La intención del presidente de la Diputación, a estas alturas, es la de concretar un acuerdo que impida un conflicto en Alicante. Y una de las soluciones que José Joaquín Ripoll ya ha planteado a Sonia Castedo es la de disolver la agrupación del PP en Alicante. ¿Qué supondría? Facilitaría que no se celebrará asamblea para elegir al nuevo presidente local del PP. Eso evitaría que hubiera una imagen de vencedores y vencidos, una instantanea que tanto Ripoll como Castedo tratan de esquivar. Lo que está ofreciendo el presidente provincial del PP a Castedo es retornar a los tiempos de Díaz Alperi, cuando la dirección en la capital dependía de forma directa de la ejecutiva provincial.
Si la propuesta saliera adelante -algo que no es seguro-, el presidente de la Diputación "retocaría" la estructura de la cúpula del PP en las comarcas alicantinas para crear una gran secretaría de trabajo dedicada a poner en marcha la organización del partido en Alicante. El titular de la Diputación, por tanto, rectificaría una decisión que tomó ahora hace cinco años cuando optó por reactivar la junta local del PP en Alicante, que entonces llevaba más de una década en hivernación y sin renovación de la presidencia.
En ese momento, justo cuando la batalla entre campistas y ripollistas empezó a ser más dura, Ripoll optó por abrir ese melón, recuperar una estructura que estaba dormida y colocar al frente de la misma a Julio de España. Era la oportunidad para disponer de un peón no sólo en su batalla contra Camps sino también su lucha para conservar cierto poder en la candidatura municipal del PP en Alicante.
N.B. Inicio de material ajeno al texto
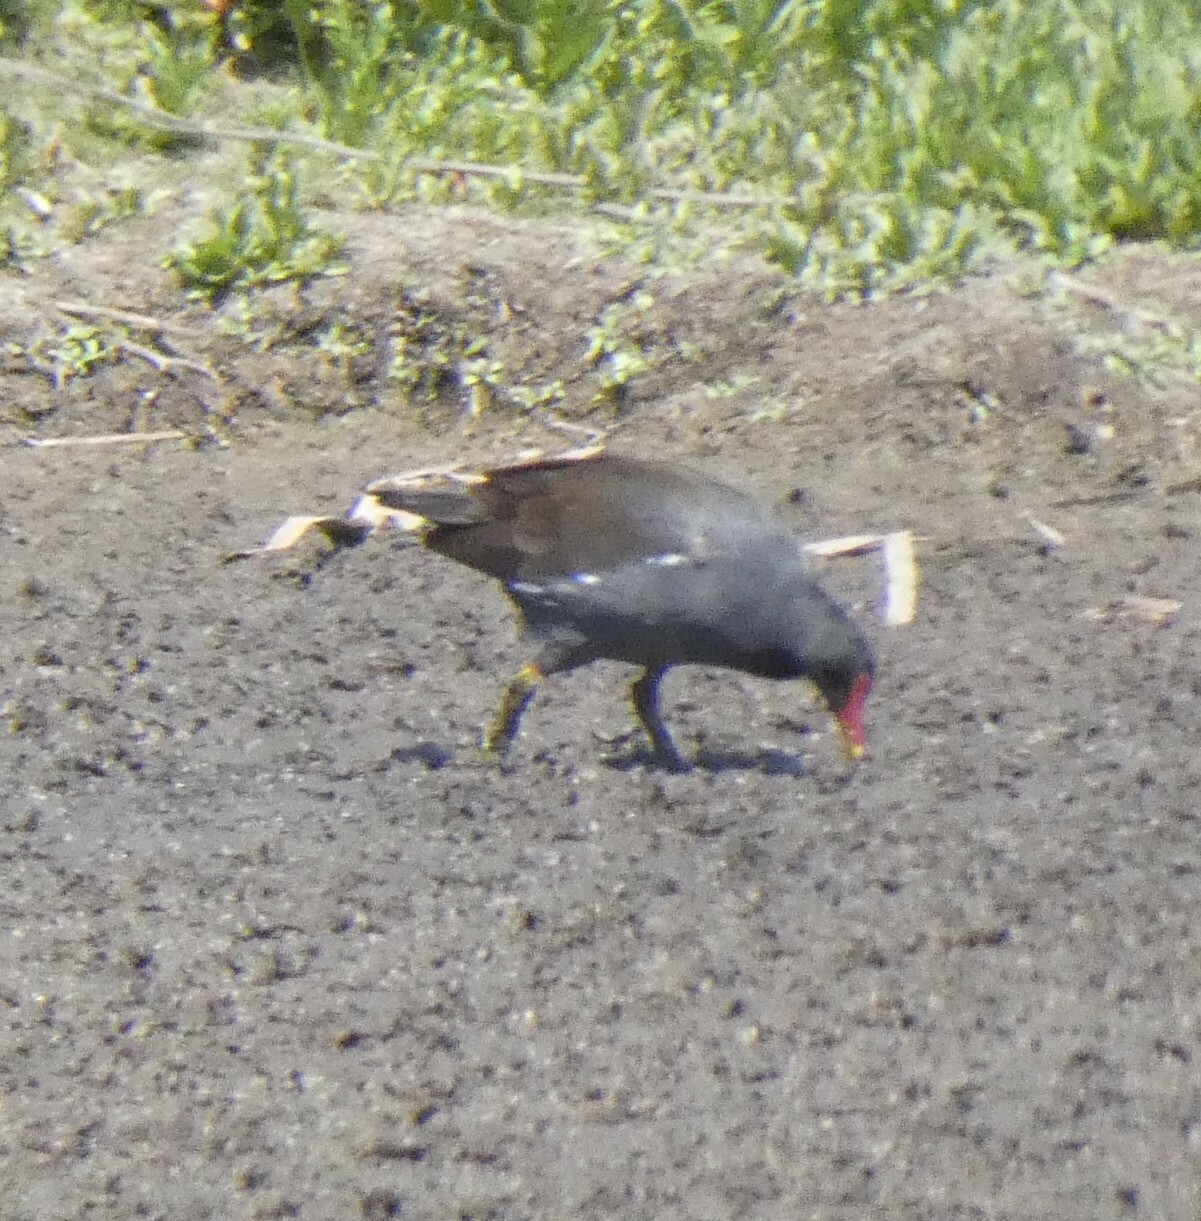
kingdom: Animalia
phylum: Chordata
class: Aves
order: Gruiformes
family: Rallidae
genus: Gallinula
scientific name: Gallinula chloropus
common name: Common moorhen
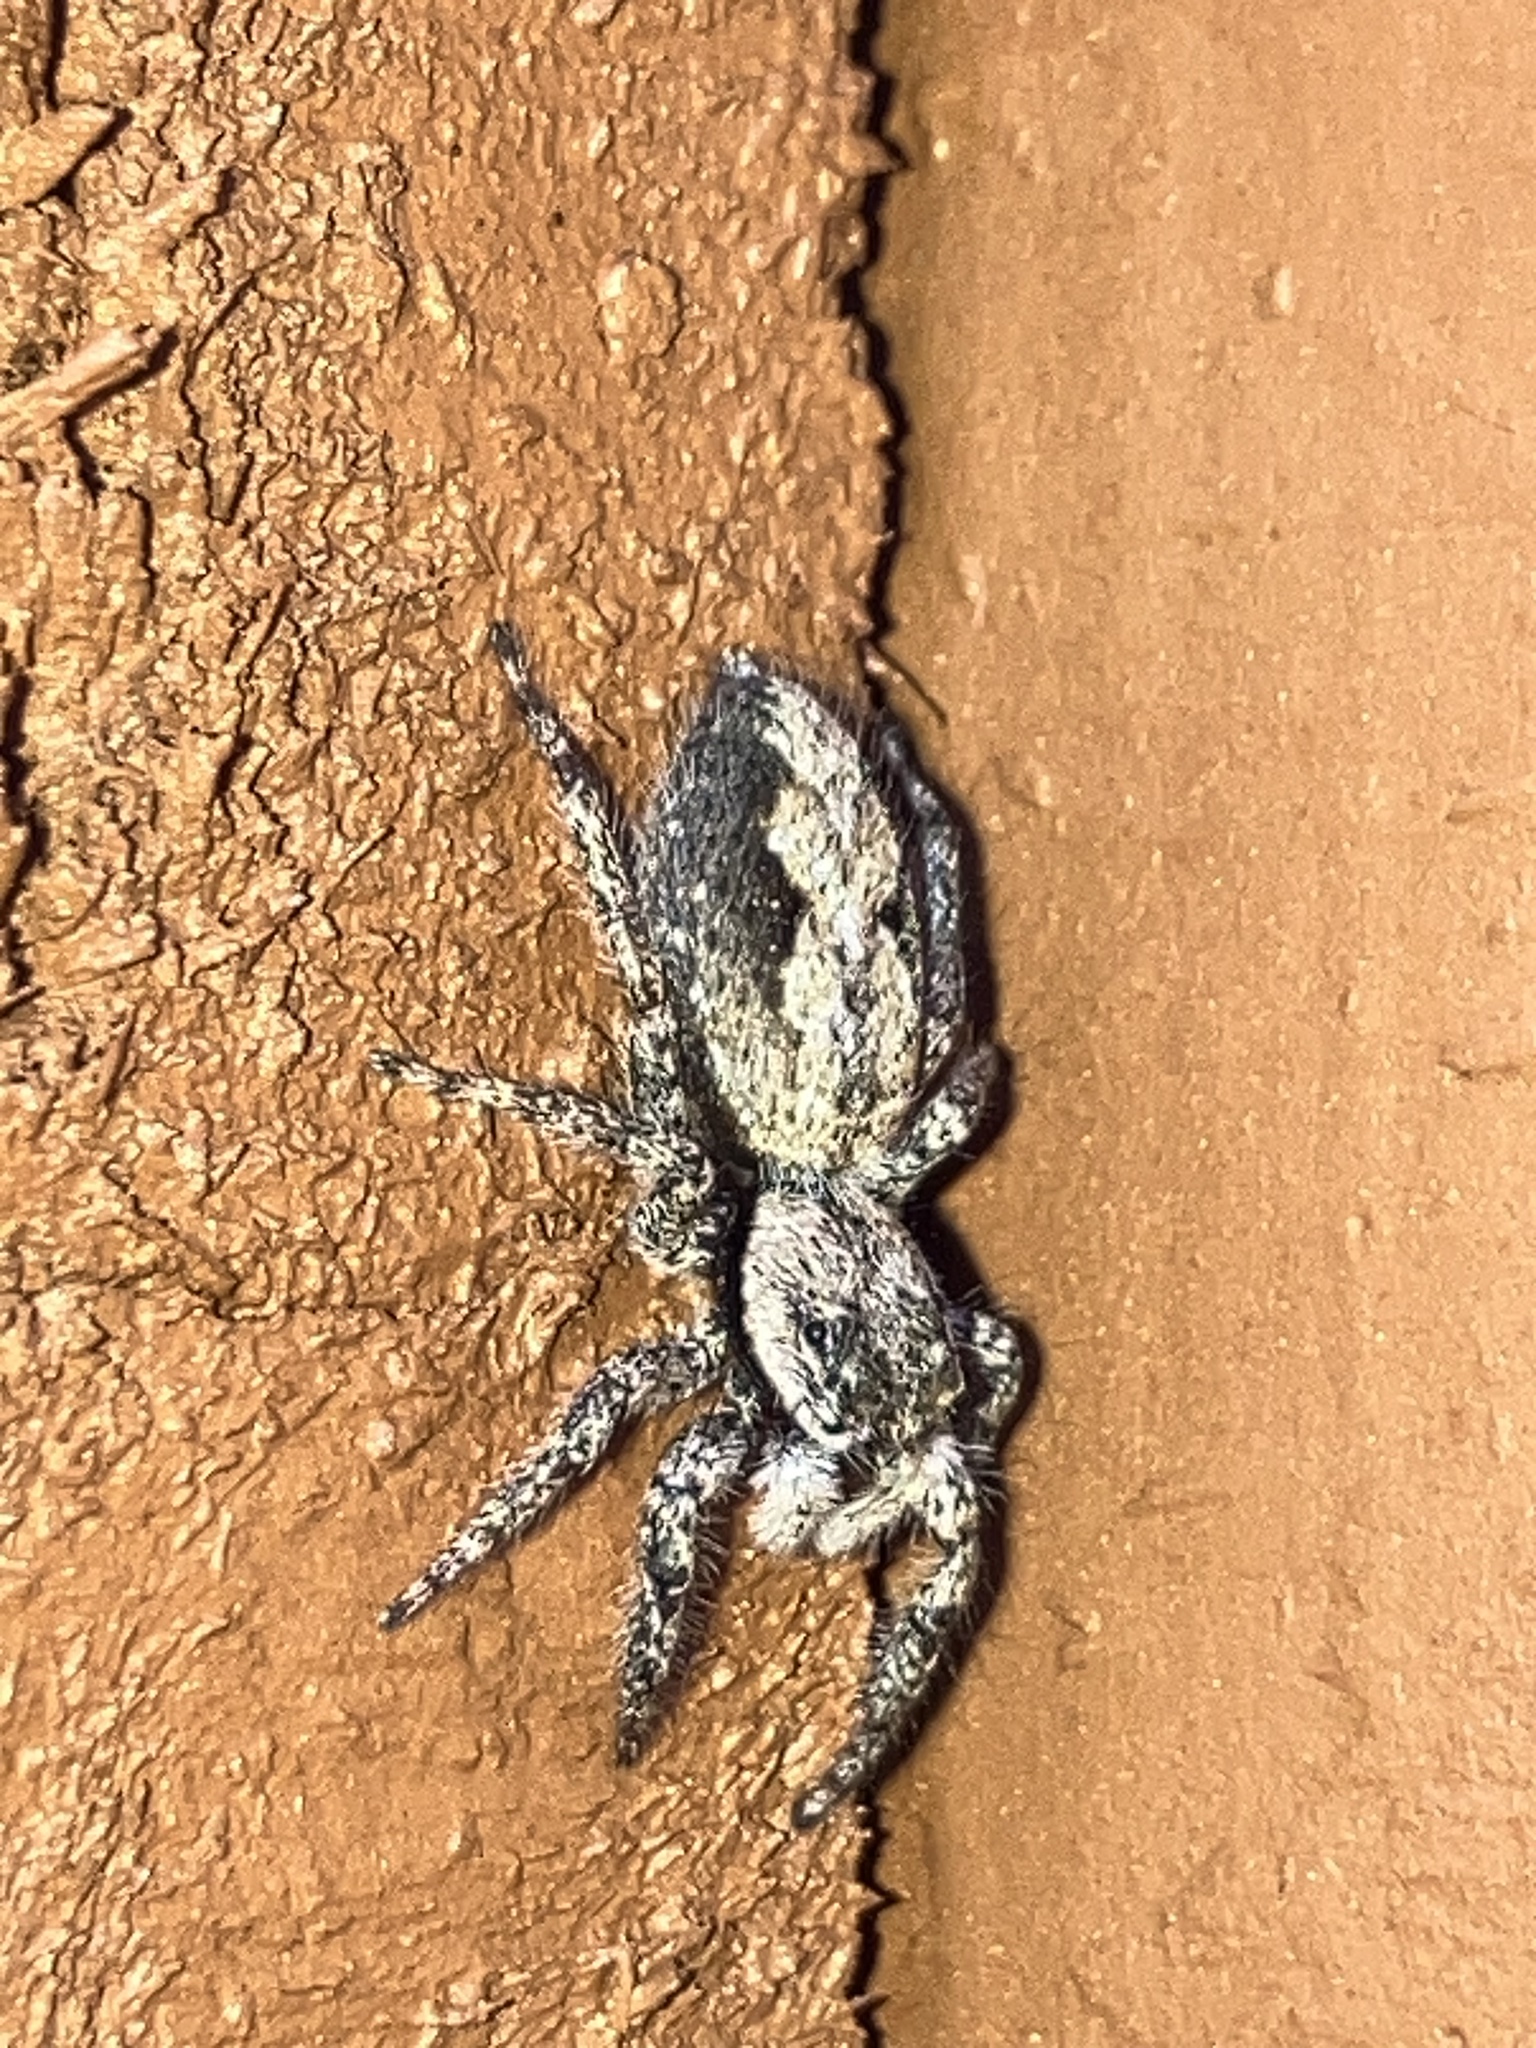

Con el tiempo, De España cambió de barco, se alineó con el campismo y la ejecutiva local lleva meses sin reunirse y, en la práctica, ha tenido un escaso protagonismo. Hace cinco años, Valencia no estaba demasiado de acuerdo con desempolvar aquella estructura. Ahora, sin embargo, se opone de plano a su entierro. ¿El motivo? La dirección regional del PP sabe que Sonia Castedo sería, probablemente, la presidenta local del PP y quieren que ese cañón cambie de posición para que pase ahora a apuntar contra Joaquín Ripoll.
Génova quiere que se visualice un acuerdo ya
En Génova -la sede del PP en Madrid- han saludado con alivio las conversaciones que han abierto el presidente de la Diputación, Joaquín Ripoll, y la alcaldesa Sonia Castedo para llegar a un acuerdo de pacificación de los populares alicantinos. Madrid pretende que la alianza se cierre ya para borrar cualquier imagen de enfrentamiento interno. Todo parece ir en el buen camino. De hecho, tanto Ripoll como Castedo han apuntado públicamente que los contactos marchan por la línea correcta y que, desde luego, entre ambos se abre una nueva etapa de colaboración que, en los próximos meses, puede concretarse en proyectos y, antes del verano, en un pacto de unidad en el partido.